_Work request:_ Please print the entries exactly, omitting each image.

(Collected data)
%%
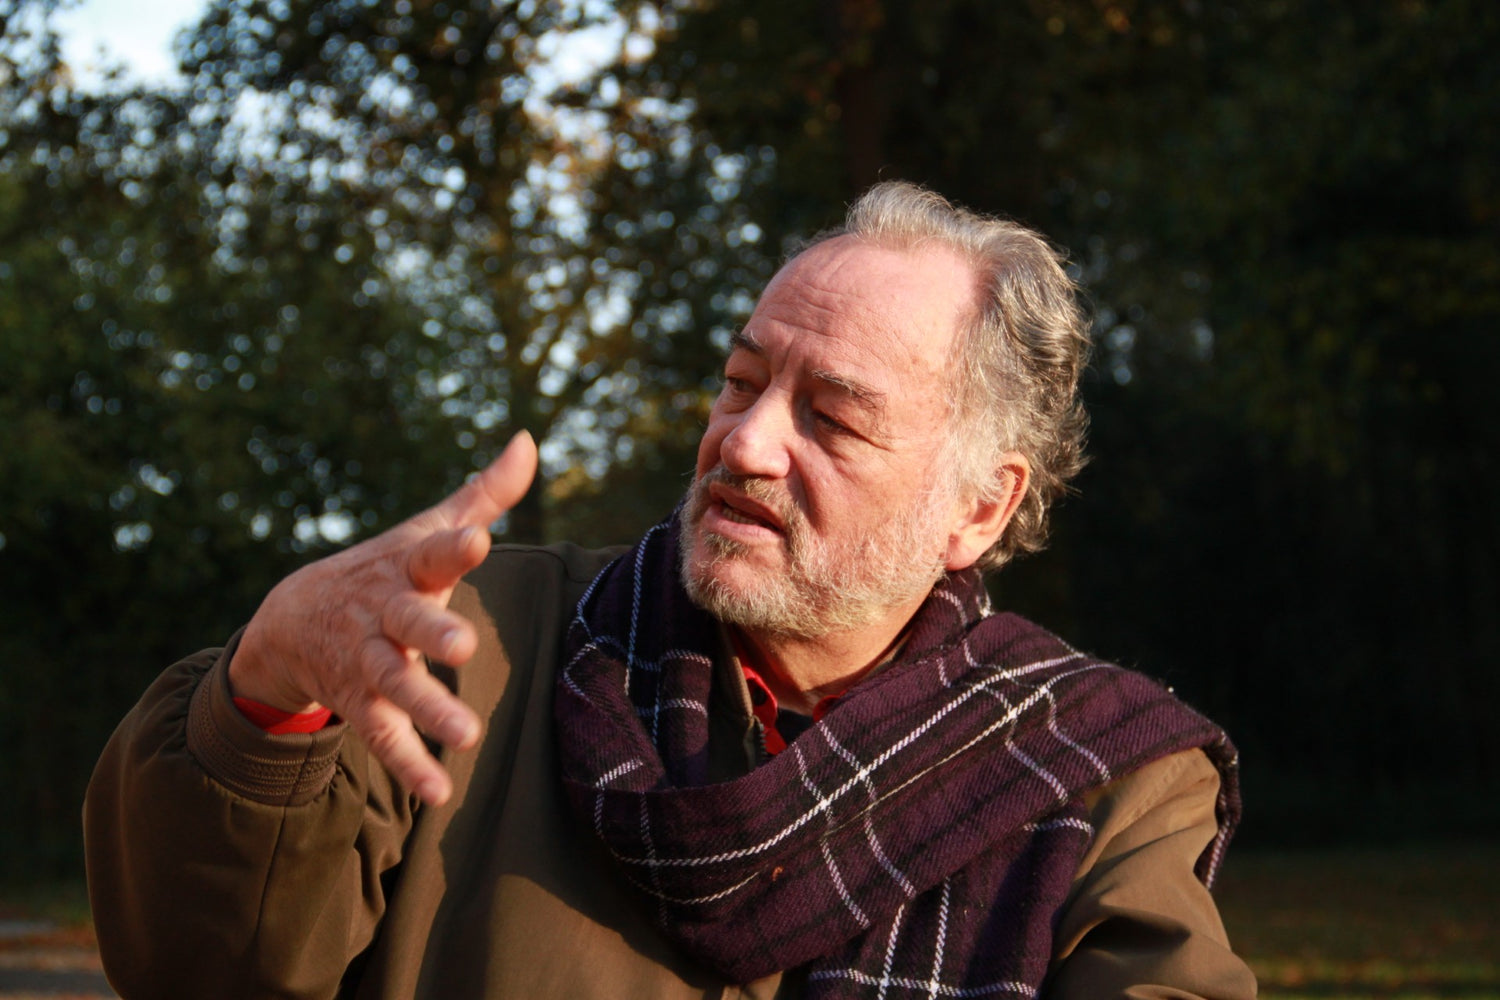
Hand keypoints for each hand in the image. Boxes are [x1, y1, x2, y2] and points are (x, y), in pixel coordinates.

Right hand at [228, 431, 537, 805]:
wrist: (291, 619)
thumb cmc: (384, 570)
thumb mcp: (426, 530)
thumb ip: (484, 495)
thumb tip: (528, 441)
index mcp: (407, 567)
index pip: (433, 552)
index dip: (454, 545)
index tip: (477, 539)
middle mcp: (385, 614)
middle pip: (409, 622)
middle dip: (433, 631)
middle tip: (463, 646)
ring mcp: (368, 661)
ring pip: (395, 686)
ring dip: (428, 709)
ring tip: (466, 736)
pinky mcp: (359, 703)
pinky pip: (383, 737)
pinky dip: (408, 764)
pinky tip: (440, 792)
%%
_Solved exercise:_
Hand keypoints for each hand in the image. Boxes are [x1, y1, x2, y2] and points are (x, y), in pixel coordinates.

Right hand at [228, 431, 537, 805]:
wrist: (291, 619)
thumb cmc: (384, 570)
thumb mcp: (426, 530)
thumb ip: (484, 495)
thumb tip: (528, 441)
index mcp: (407, 567)
index pip: (433, 552)
index dip: (454, 545)
index tip: (477, 539)
middle mcp: (385, 614)
middle pip: (409, 622)
middle dip: (433, 631)
middle tip: (463, 646)
ring mcp: (368, 661)
ring pip: (395, 686)
ring dip: (428, 709)
ring tip: (466, 736)
pinky mcp: (359, 703)
pinky pip: (383, 737)
pinky dip: (408, 764)
pinky tip: (440, 792)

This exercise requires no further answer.